## Consignes de travail
Relevez, dans le texte sur le Conseil militaire de transition, le nom de chaque personne désignée par le grade de lieutenant général.

## Passage du texte
Le Conseil militaire de transition a déclaré qu’il était prêt à renouveler les négociations avec l’opposition à propos de la situation future dans le pays, mais seulement après que les manifestants libèrent les rues et mettent fin aux troubles.

Les groupes de l’opposition exercent la pression sur le Conseil militaire de transition pour accélérer le processus de transition au gouvernement civil depuis le 11 avril quand l’armée a renversé l’ancien Président Omar el-Béchir.

L’Association des professionnels soudanais (APS) qui est un des organisateurs des manifestations a appelé lundi à la désobéissance civile et à la grève générale, car les rencontres avec le Conseil militaire de transition n’ont pas abouti aux résultats à l’égard de la création du gouvernement de transition conjoint.

Lors de la conférence de presse, les militaires ont annoncé qu’ils n’allaient pas prendre les mesures pour interrompre les manifestations qui s’étaient déroulées en dehors du territoire du Ministère de la Défense depuis le 6 avril.

« Nous ne nous intéressons pas à la cessation de la grève, mais les Soudanais ont intérêt de libérer les rues », – a dit le Lieutenant Général Salah Abdelkhalek, membre du Conseil militaire de transition. Il a aussi démenti le fait des liens des militaires avec l’ancien gouvernement : « Nous sommes la partie de la révolution et pas la partie de l’ancien régime comme les gens le croient ».

Au cours de la conférence de presse le Conseil militaire de transition a déclaré qu’il avait confirmé la destitution de trois membres du Conseil. L’opposition a auparavant demandé de licencier trois militaires pour leur implication dans des actes de répression où des dizaines de manifestants sont morts. Le Lieutenant Général Omar Zain al-Abidin qui était à la tête du Comité politique du Conseil militaire de transition, le Lieutenant Général Jalal al-Deen al-Sheikh et le Lieutenant Général Al-Tayeb Babakr Ali Fadeel ont démissionné.

Il semble que les militaires considèrent les négociations avec les chefs de l’opposition actuels comme destructives et se préparent à la cessation de la grève forcée. Aujourd’hui, les manifestants doivent démonter les barricades, donc, on attend l’escalade demain.

## Enregistrements
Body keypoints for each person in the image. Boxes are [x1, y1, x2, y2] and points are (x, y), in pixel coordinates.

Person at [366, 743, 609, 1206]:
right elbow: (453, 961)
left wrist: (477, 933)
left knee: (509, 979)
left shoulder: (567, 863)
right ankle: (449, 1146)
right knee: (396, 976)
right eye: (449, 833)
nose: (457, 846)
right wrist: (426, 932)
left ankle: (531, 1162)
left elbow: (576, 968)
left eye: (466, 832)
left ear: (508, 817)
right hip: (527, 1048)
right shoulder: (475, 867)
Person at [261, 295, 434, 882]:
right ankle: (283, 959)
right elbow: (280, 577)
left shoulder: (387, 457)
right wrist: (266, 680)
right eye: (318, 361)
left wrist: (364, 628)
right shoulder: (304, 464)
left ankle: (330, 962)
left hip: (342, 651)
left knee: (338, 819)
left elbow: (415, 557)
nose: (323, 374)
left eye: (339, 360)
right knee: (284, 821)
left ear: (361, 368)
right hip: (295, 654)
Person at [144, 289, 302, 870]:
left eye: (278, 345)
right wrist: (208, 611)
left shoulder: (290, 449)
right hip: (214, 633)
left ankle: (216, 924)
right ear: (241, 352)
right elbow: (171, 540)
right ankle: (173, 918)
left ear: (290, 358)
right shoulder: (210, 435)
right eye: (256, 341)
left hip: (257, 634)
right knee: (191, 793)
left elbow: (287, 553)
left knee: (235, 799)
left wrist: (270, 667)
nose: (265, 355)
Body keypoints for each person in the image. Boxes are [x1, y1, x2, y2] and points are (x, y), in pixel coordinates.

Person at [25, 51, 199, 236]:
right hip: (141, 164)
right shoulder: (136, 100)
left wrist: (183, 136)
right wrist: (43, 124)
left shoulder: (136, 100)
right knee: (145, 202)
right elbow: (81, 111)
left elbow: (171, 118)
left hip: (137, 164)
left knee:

## Résultat attendu
Salah Abdelkhalek
Omar Zain al-Abidin
Jalal al-Deen al-Sheikh
Al-Tayeb Babakr Ali Fadeel